=== Section Start ===

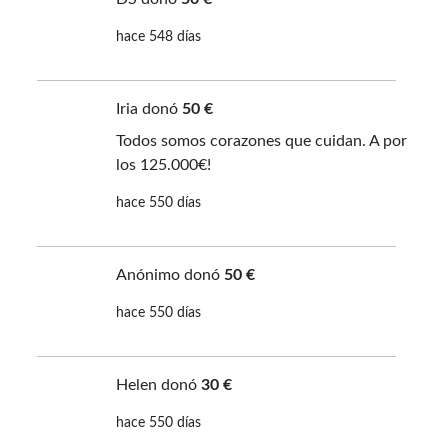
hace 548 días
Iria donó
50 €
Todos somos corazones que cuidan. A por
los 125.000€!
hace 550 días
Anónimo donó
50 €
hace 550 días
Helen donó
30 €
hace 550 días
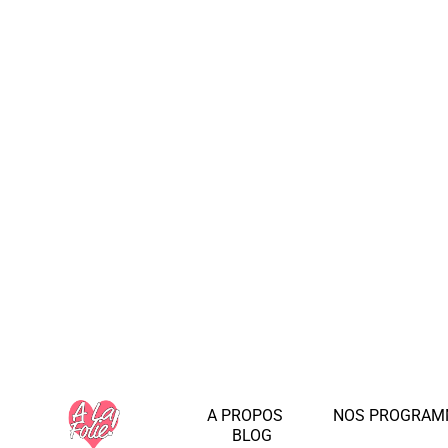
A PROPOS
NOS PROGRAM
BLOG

=== Section End ===
=== Section Start ===

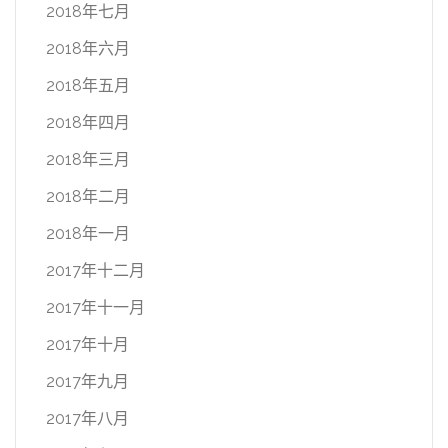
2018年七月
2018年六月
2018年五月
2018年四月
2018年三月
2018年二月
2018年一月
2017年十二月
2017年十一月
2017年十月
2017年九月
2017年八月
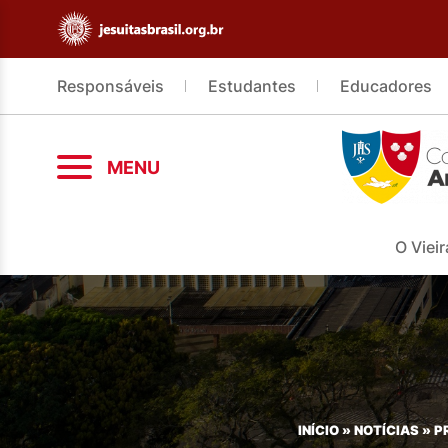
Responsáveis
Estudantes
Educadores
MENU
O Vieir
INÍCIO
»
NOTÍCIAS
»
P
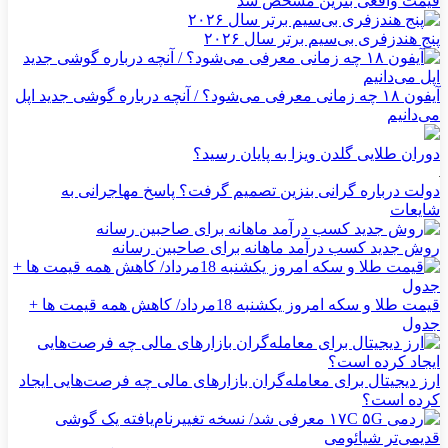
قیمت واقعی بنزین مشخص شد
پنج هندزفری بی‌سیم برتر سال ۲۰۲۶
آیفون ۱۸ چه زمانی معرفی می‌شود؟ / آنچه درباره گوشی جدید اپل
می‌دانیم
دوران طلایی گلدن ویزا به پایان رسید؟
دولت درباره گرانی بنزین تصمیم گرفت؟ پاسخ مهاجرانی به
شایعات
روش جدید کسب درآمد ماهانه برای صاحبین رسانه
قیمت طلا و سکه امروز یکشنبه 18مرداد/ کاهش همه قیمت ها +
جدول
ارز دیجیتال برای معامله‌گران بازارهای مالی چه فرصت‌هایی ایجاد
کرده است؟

=== Section End ===

Exercise requirements |
Express the entries in the stretch from the line containing "قیمت واقعی بنزین مشخص شد" through the line containing "روش جدید کسب درآمد ماهانه برای صاحبین رسانه" as a Markdown table with the columns Row and Line, one row per line, numbering the rows and leaving out any blank lines.

Output of the task |
| Row | Line |
|---|---|
| 1 | قیمت واقعی بنزین مشخص شد |
| 2 | پنج هندزفری بی‌سیم برتر سال ۲۰۲۶ |
| 3 | آیفون ۱۸ چه زمانی معرفی می‌شود؟ / آنچه درباره گوشی جدید اپل |
| 4 | می‌دانیم |
| 5 | دوران طلایی گلدن ویزا به پایان رسید؟ |
| 6 | دولت درباره گرانی بنزین تصمیم گرفت؟ پاسخ مهاجرانی به |
| 7 | شایعات |
| 8 | روش جدید کسب درآمد ماهانه برای صاحبین رسانه |